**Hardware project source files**
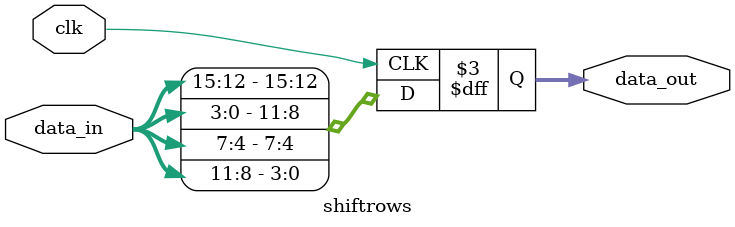
<source format=v>
`timescale 1ns / 1ps
module shiftrows(clk,data_in,data_out
    );
	 input clk;
	 input [15:0]data_in;
	 output reg [15:0]data_out=15'b0;
	 
	 always@(posedge clk)
	 begin
	 data_out[15:12]<=data_in[15:12];
	 data_out[7:4]<=data_in[7:4];
	 data_out[11:8]<=data_in[3:0];
	 data_out[3:0]<= data_in[11:8];
	 
	 end
endmodule

</source>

**The task**
What is needed is an exact copy of all the entries above, minus the pictures.

**Solved problem**
<source format=v>
`timescale 1ns / 1ps
module shiftrows(clk,data_in,data_out
    );
	 input clk;
	 input [15:0]data_in;
	 output reg [15:0]data_out=15'b0;
	 
	 always@(posedge clk)
	 begin
	 data_out[15:12]<=data_in[15:12];
	 data_out[7:4]<=data_in[7:4];
	 data_out[11:8]<=data_in[3:0];
	 data_out[3:0]<= data_in[11:8];
	 
	 end
endmodule

</source>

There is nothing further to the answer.